D. – Tanti i temi da trattare. Dalle inchieste dopo i fatti di Parigi e di Bruxelles emerge che i terroristi spiavano le centrali nucleari. Dunque ci sono anche elementi di stretta attualità …
R. – Certo, l’attualità riguarda due temi. Da un lato, la questione nordcoreana che naturalmente è di grande preoccupazione, soprattutto per gli attori dell’area asiatica orientale, e, dall’altro, la questione del terrorismo. Ci sono indiscrezioni che confermano che alcune cellule stessero studiando le centrali nucleari in Belgio e questo naturalmente è fonte di grande preoccupazione. Le centrali nucleari hanno dei sistemi di protezione, però è anche vero che un attacco di tipo terroristico forse non era stato preventivato del tutto e quindi è necessario pensare ad un rafforzamento dei sistemi di sicurezza di tutti gli impianti nucleari. È chiaro che un attacco ad una centrale nucleare avrebbe conseguenze catastrofiche.
D. – Sicuramente questo incontro voluto da Obama a partire dal 2009 è per il terrorismo, ma ci si vuole occupare anche delle armi atomiche sviluppate dagli Stati. Su questo ci sono progressi?
R. – Certamente il progresso maggiore, il successo di Obama è l’accordo con l’Iran dell’autunno scorso. Quello è l’accordo più significativo che però ancora, ad esempio, non prevede la partecipazione dell’Iran a questo summit. Il Paese continua ad essere escluso. Quello è un successo. Invece i fallimenti, naturalmente, hanno a che vedere con la questione della Corea del Nord e con il raffreddamento generale del rapporto con la Russia.
D. – Archiviata la preoccupazione sul riarmo non convenzionale di Teheran, è la Corea del Nord a rappresentare la minaccia nucleare maggiore…

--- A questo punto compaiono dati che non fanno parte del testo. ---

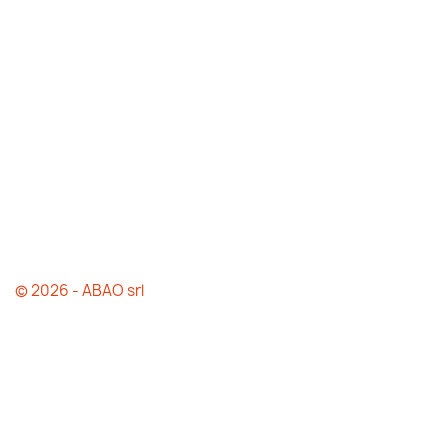
© 2026 - ABAO srl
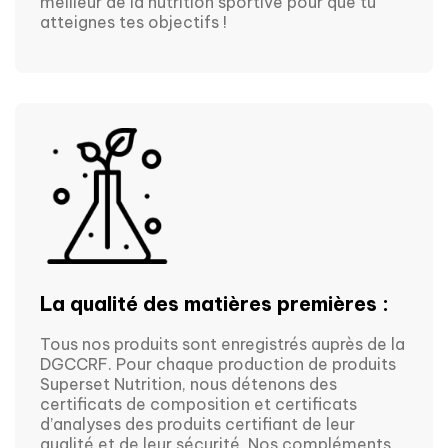
meilleur de la nutrition sportive pour que tu
atteignes tes objectifs !
La qualité des matières premières :
Tous nos produits sont enregistrés auprès de la 
DGCCRF. Pour chaque production de produits 
Superset Nutrition, nous détenons des 
certificats de composition et certificats 
d’analyses des produits certifiant de leur 
qualité et de leur sécurité. Nos compléments 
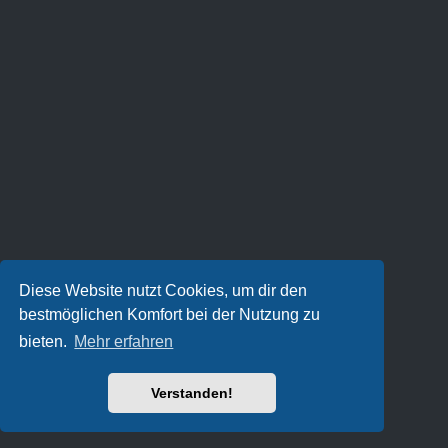
Diese Website nutzt Cookies, um dir den
bestmöglichen Komfort bei der Nutzung zu
bieten.
Mehr erfahren
Verstanden!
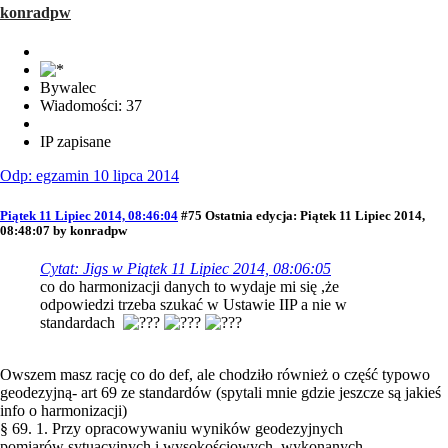
konradpw
Bywalec
Wiadomości: 37
IP zapisane
Odp: egzamin 10 lipca 2014
Piątek 11 Lipiec 2014, 08:46:04
#75
Ostatnia edycja
: Piątek 11 Lipiec 2014,
08:48:07 by konradpw
Cytat: Jigs w Piątek 11 Lipiec 2014, 08:06:05
co do harmonizacji danych to wydaje mi się ,że
odpowiedzi trzeba szukać w Ustawie IIP a nie w
standardach
Owszem masz rację co do def, ale chodziło również o część typowo
geodezyjną- art 69 ze standardów (spytali mnie gdzie jeszcze są jakieś
info o harmonizacji)
§ 69. 1. Przy opracowywaniu wyników geodezyjnych
pomiarów sytuacyjnych i wysokościowych, wykonanych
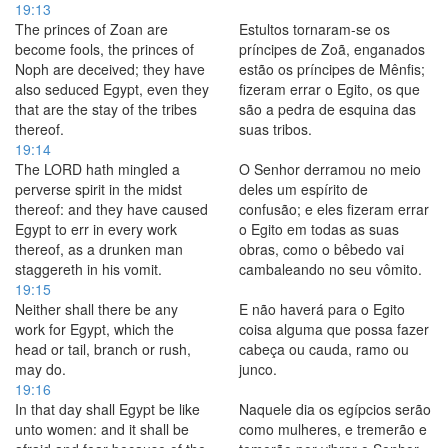
19:13
The princes of Zoan are
Estultos tornaram-se os
become fools, the princes of
príncipes de Zoã, enganados
Noph are deceived; they have
estão os príncipes de Mênfis;
also seduced Egypt, even they
fizeram errar o Egito, os que
that are the stay of the tribes
são a pedra de esquina das
thereof.
suas tribos.
19:14
The LORD hath mingled a
O Senhor derramou no meio
perverse spirit in the midst
deles um espírito de
thereof: and they have caused
confusão; e eles fizeram errar
Egypt to err in every work
o Egito em todas as suas
thereof, as a drunken man
obras, como o bêbedo vai
staggereth in his vomit.
cambaleando no seu vômito.
19:15
Neither shall there be any
E não haverá para o Egito
work for Egypt, which the
coisa alguma que possa fazer
head or tail, branch or rush,
cabeça ou cauda, ramo ou
may do.
junco.
19:16
In that day shall Egypt be like
Naquele dia os egípcios serão
unto women: and it shall be
como mulheres, e tremerão e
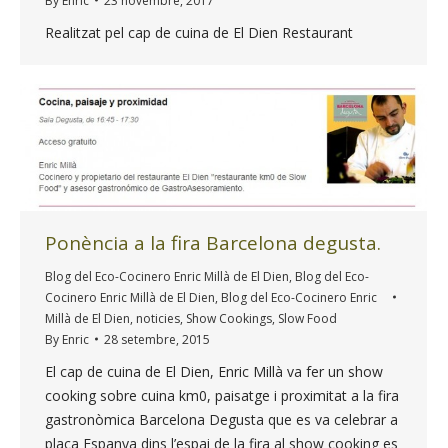
By
Enric
23 novembre, 2017
Realitzat pel cap de cuina de El Dien Restaurant
Ponència a la fira Barcelona degusta.
Blog del Eco-Cocinero Enric Millà de El Dien
,
Blog del Eco-
Cocinero Enric Millà de El Dien
,
Blog del Eco-Cocinero Enric
Millà de El Dien
,
noticies
,
Show Cookings
,
Slow Food
By
Enric
28 setembre, 2015
El cap de cuina de El Dien, Enric Millà va fer un show
cooking sobre cuina km0, paisatge i proximitat a la fira
gastronòmica Barcelona Degusta que es va celebrar a
plaça Espanya dins l’espai de la fira al show cooking es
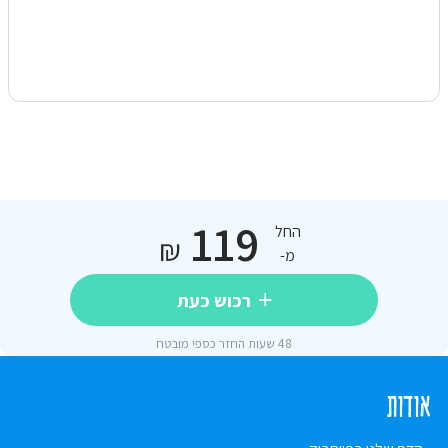
119
החל
₪
מ-
רכוש כעת
48 שעות החזר כספי מובטח
אודות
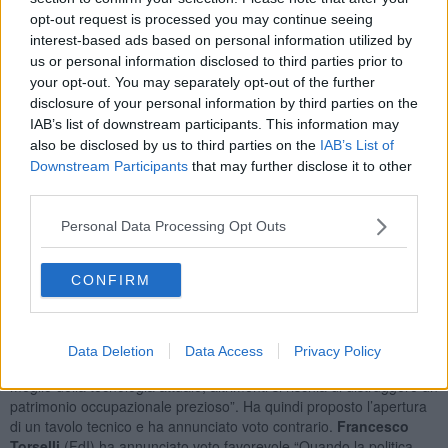
più depauperate le risorse naturali del territorio, sale e acqua dolce,
opt-out request is processed you may continue seeing
grazie, per esempio, alla realizzazione di un dissalatore”; “vengano
interest-based ads based on personal information utilized by
totalmente eliminati i conferimenti delle sostanze di rifiuto
us or personal information disclosed to third parties prior to
direttamente in mare, senza alcun trattamento, mediante la
your opt-out. You may separately opt-out of the further
costruzione di idonei sistemi di depurazione”; “l’azienda sia
disclosure of your personal information by third parties on the
costretta a proprie spese alla bonifica e al ripristino dei luoghi che
IAB’s list of downstream participants. This information may
hanno subito azioni di inquinamento”; “Il personale dipendente
also be disclosed by us to third parties on the
IAB’s List of
possa essere impiegato anche nelle operazioni di bonifica dell’area
Downstream Participants
that may further disclose it to other
interessata e venga così sottratto al ricatto occupazionale”.
third parties.
Personal Data Processing Opt Outs
Marco Landi
(Lega) ha proposto un emendamento “per dare un
CONFIRM
respiro un po’ più ampio all’atto” e, dopo il diniego di Noferi ad
accoglierlo, ha annunciato voto contrario.
Gianni Anselmi
(Pd) ha
commentato che “la modernizzazione ecologica dei presidi
industriali della nostra Regione è una sfida della contemporaneità,
Data Deletion
Data Access
Privacy Policy
che non può essere affrontata con spirito iconoclasta ma con il
meglio della tecnologia attuale; altrimenti si rischia di distruggere un
patrimonio occupazionale prezioso”. Ha quindi proposto l’apertura
di un tavolo tecnico e ha annunciato voto contrario.
Francesco
Torselli
(FdI) ha annunciato voto favorevole.“Quando la politica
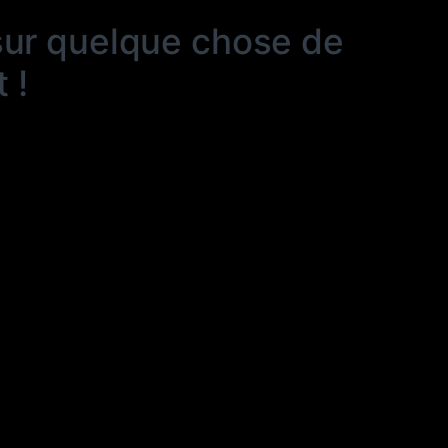
sur quelque chose de
 !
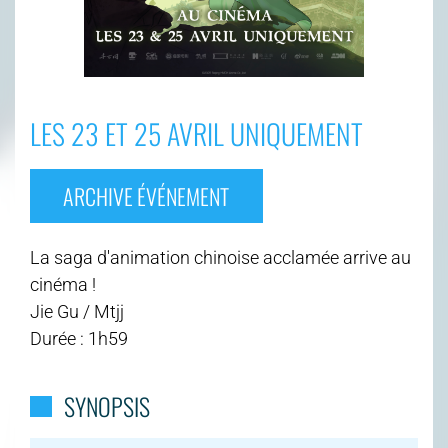
LES 23 ET 25 AVRIL UNIQUEMENT
ARCHIVE ÉVÉNEMENT
La saga d'animation chinoise acclamée arrive au
cinéma !
Jie Gu / Mtjj
Durée : 1h59
SYNOPSIS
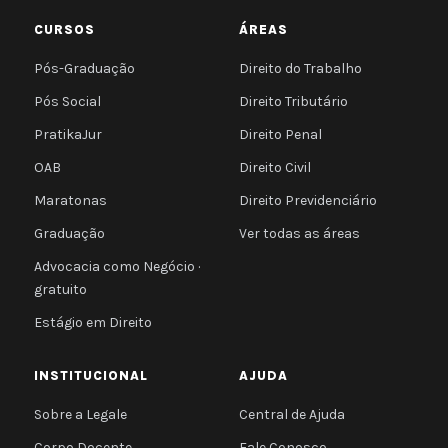
CURSOS
ÁREAS
Pós-Graduação
Direito do Trabalho
Pós Social
Direito Tributário
PratikaJur
Direito Penal
OAB
Direito Civil
Maratonas
Direito Previdenciário
Graduação
Ver todas as áreas
Advocacia como Negócio ·
gratuito
Estágio em Direito
INSTITUCIONAL
AJUDA
Sobre a Legale
Central de Ajuda
Corpo Docente
Fale Conosco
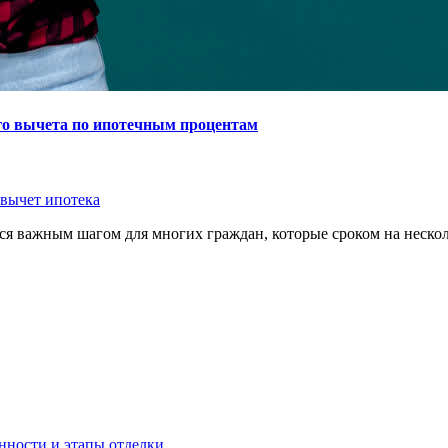
го вычета по ипотечным процентам
вычет ипотека
я важным шагом для многих граждан, которые сроком на нескол
нности и этапы отделки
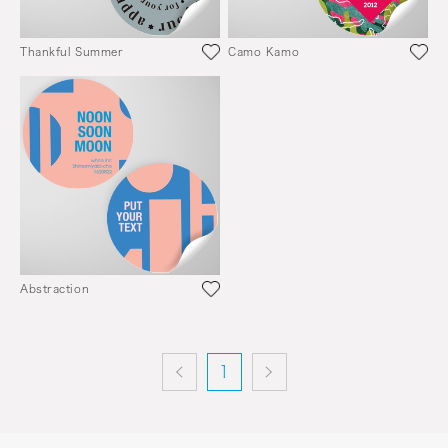
Thankful Summer
Camo Kamo
Abstraction
1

R. – Certo, è sicuramente il problema più importante, più significativo anche se non possiamo escludere, da una parte, che questo sdoganamento della questione iraniana spinga i suoi competitors locali – in primis l’Arabia Saudita – ad aumentare gli armamenti – cosa che già sta succedendo – e possibilmente anche pensare all’ipotesi nucleari. Dall’altra parte, sono preoccupanti anche le dichiarazioni di Trump candidato possibile, probabile, per i repubblicani alle presidenziali americane, il quale in un’intervista ha sostenuto che sia bene che la Corea del Sud e il Giappone si dotino di armi nucleari per bilanciare sia la Corea del Nord che la Cina. Naturalmente in questo scenario le affermazioni di Trump vanno sempre prese con molta cautela, ma se lui dovesse diventare presidente degli Stati Uniti, se questo fosse il nuovo indirizzo di politica estera americana riguardo gli armamenti in Asia orientale, certamente sarebbe un cambio radicale. Gli Stati Uniti non hanno mai sostenuto il riarmo nucleare della Corea del Sud e del Giappone e certamente aumenterebbe di molto la tensione nell’area.